Zu den Berichten, dass Verkehrsminister Ramsauer der Bahnindustrie 4,5 Milliarden an Investitionen kürzt erklärt der stellvertretende Vorsitzende der SPD-Bundestagsfraktion Florian Pronold:
Einmal mehr stellt Verkehrsminister Ramsauer völlig falsche Weichen im Bahnverkehr. Insgesamt 4,5 Milliarden Euro gehen der Branche verloren, weil der Minister wichtige Investitionen im Schienenverkehr stoppt. Dass der zuständige Minister auf beiden Augen blind ist, wenn es um grundlegende Zukunftsentscheidungen im Verkehrsbereich geht, treibt einem die Tränen in die Augen. Er beweist damit erneut, wie gleichgültig er der Schienenpolitik gegenüber steht.
Noch viel schlimmer ist jedoch, dass er damit auch wirtschaftspolitisch völlig aufs falsche Gleis setzt. Denn mit seinem Rückzieher gefährdet er nicht nur die Technologieführerschaft deutscher Firmen im Bereich Schienenverkehrstechnik, sondern auch zahlreiche Arbeitsplätze. Während Schwarz-Gelb in unaufhörlicher Regelmäßigkeit abwegige Steuersenkungen verspricht, fehlt für elementare Investitionen offenbar das Geld. Wie bei den Erneuerbaren Energien im vergangenen Herbst tappt die Koalition auch beim richtigen Kurs in der Verkehrspolitik vollkommen im Dunkeln.

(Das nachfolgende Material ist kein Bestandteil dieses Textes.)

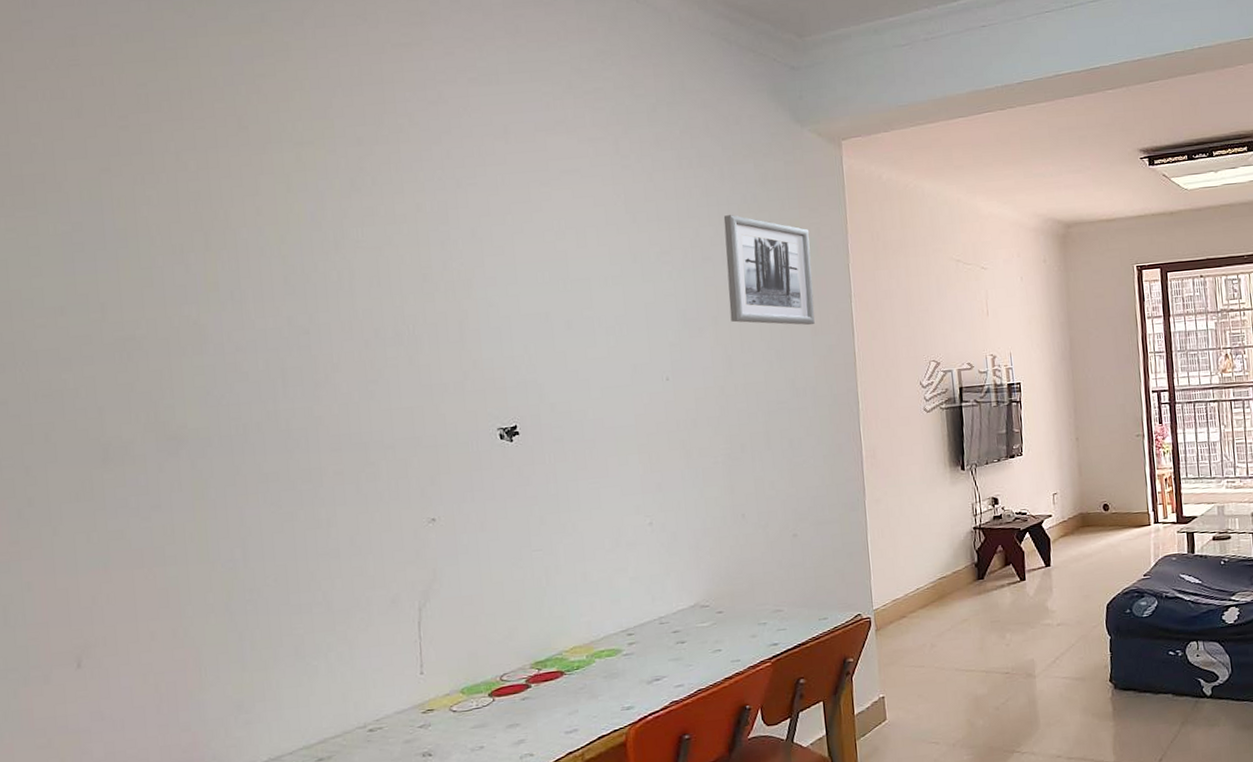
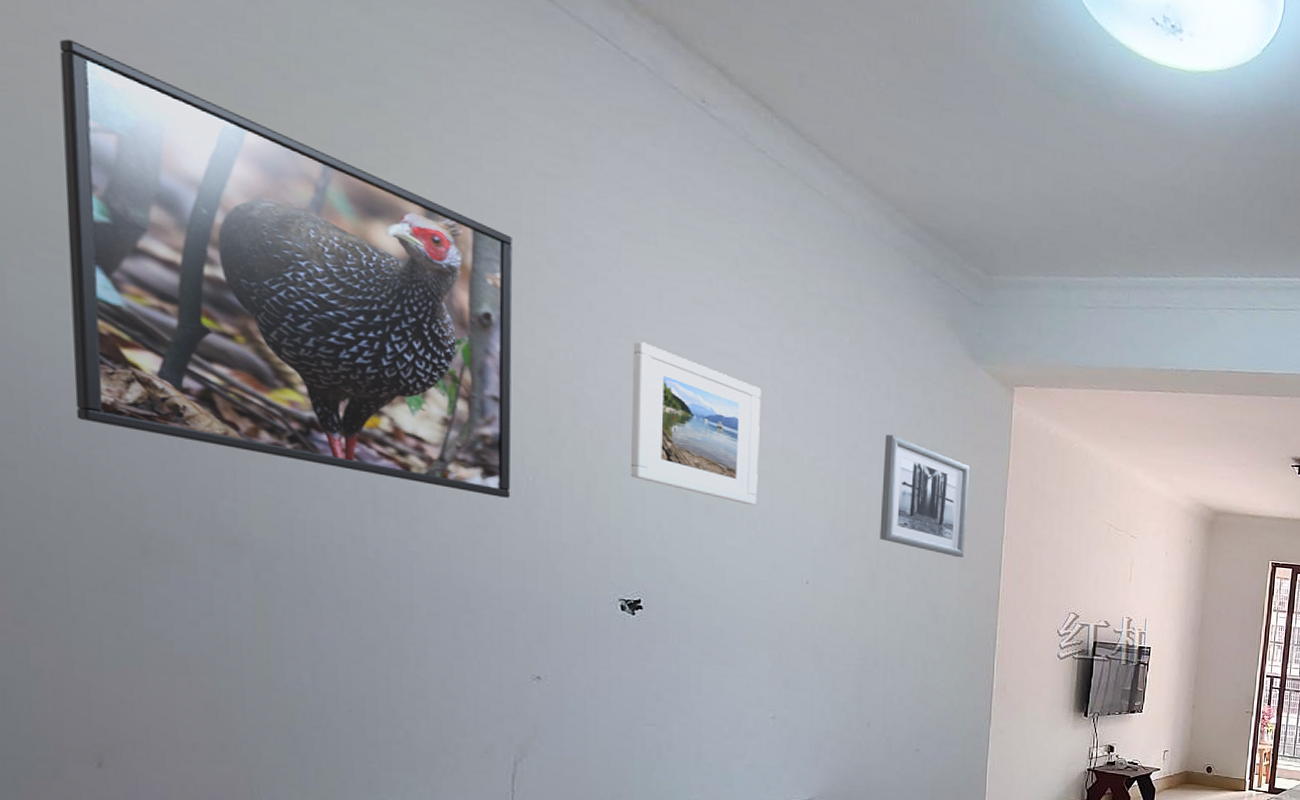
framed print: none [26,29,395,351] -> present [59,39,513,498]
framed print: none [487,177,612,313] -> present [630,341,762,506]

Konkret geht es um den Ausbau europäischer Schienenkorridore mit dem Sicherheits- und Leitsystem ETCS. Eine Brüsseler Richtlinie sieht vor, in Deutschland vier Strecken mit dem europa-einheitlichen Standard auszurüsten. Die Bahnindustrie hatte in diesem Zusammenhang mit Milliardeninvestitionen gerechnet. Ramsauer hat das Projekt jetzt unerwartet gestoppt. Er muss jetzt schleunigst erklären, was mit den dafür eingeplanten Mitteln passiert. Zu befürchten steht, dass er sich damit endgültig von einer modernen und zukunftsfähigen Schienenpolitik verabschiedet.